4NoMore tackles Drinking

Stuart Hughes

University administration says that the new “4NoMore” initiative takes a realistic approach to high-risk alcohol use and substance abuse.

4NoMore is an eight-person student, faculty, and law enforcement panel. Their goal is to build a campaign to educate students on the risks of these behaviors and dispel myths that accompany them. One of the biggest myths, the group’s advisor Ellie Trautman says, is that the majority of students abuse alcohol, “Research shows that the overwhelming majority of SDSU students don’t abuse substances or alcohol. It’s the small, very visible minority that distort perception,” said Trautman.

The slogan “4NoMore” is an adaptation to the safe consumption rule of having one drink per hour and four total per night. The initiative accompanies existing programs like Safe Ride, which acts as a free designated driving service for students with no safe way home, and HEROH (Helping Everyone Reach Optimal Health) socials, which promote alcohol awareness.

Trautman, who is also Wellness Center’s HEROH advisor and Safe Ride Home manager, says the goal of 4NoMore is to give students the information they need to make responsible choices “It’s not a fear-mongering campaign or a finger-wagging approach—those don’t work,” Trautman said. ”We’re giving students the information they need, because responsibility means making an informed choice, then accepting the consequences.”

As the campus extends dorm and facility visitation hours, allowing students to be social later into the night, Trautman says SDSU is building a comprehensive alcohol and substance program that will help students avoid life-altering consequences such as a DUI conviction or an underage consumption ticket. Trautman also hopes to implement a mandatory alcohol and substance education class in the near future.

Associate Vice President for Student Affairs Doug Wermedal says these types of programs deal with the reality that students are exposed to these behaviors, and will not always make the right or safe choice.
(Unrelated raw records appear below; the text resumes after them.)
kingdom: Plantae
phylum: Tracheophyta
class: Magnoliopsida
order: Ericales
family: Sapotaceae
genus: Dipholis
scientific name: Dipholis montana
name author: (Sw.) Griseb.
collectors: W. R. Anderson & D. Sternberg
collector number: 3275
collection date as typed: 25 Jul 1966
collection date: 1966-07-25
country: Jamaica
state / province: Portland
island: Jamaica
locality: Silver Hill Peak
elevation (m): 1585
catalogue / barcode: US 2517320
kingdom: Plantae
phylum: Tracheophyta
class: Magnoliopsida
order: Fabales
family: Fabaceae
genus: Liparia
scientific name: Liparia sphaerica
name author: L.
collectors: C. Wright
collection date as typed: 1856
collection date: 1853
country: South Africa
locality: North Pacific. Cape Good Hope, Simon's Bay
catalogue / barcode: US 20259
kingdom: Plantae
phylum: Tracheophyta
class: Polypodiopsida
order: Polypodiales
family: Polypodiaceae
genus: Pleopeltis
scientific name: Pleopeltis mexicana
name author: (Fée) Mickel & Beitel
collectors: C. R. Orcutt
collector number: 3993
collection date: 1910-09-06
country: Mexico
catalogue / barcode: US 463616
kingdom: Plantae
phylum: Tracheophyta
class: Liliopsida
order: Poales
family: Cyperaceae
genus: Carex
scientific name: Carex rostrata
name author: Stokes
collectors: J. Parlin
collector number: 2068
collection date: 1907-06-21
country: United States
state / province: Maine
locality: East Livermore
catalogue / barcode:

“We want as many students to graduate as we can,” said Wermedal. “A lot of students get into trouble with alcohol and drugs, and it dominates their lives. The goal is to help students, and give them the opportunity to learn from mistakes, and succeed.”

SDSU has a zero tolerance policy towards alcohol and illegal substance consumption. There also can be consequences for an off campus ticket—for instance, a referral to Judicial Affairs. Consequences for violating these policies range from censure to expulsion “In all my time here, I’ve never seen a student expelled only for alcohol,” Wermedal said. “We give ourselves flexibility with consequences and recognize that the student watching a football game with a beer is entirely different from the student selling beer from two kegs to 54 people.”

Wermedal says that for some freshman adjusting to the freedom of college life can be a difficult process, and hopes these policies will help them make that transition. The change can be just as difficult for students who juggle the new freedom with wanting to consume alcohol responsibly as well “It’s all about integrating alcohol responsibly into your social life, without allowing it to dominate your life,” Wermedal said.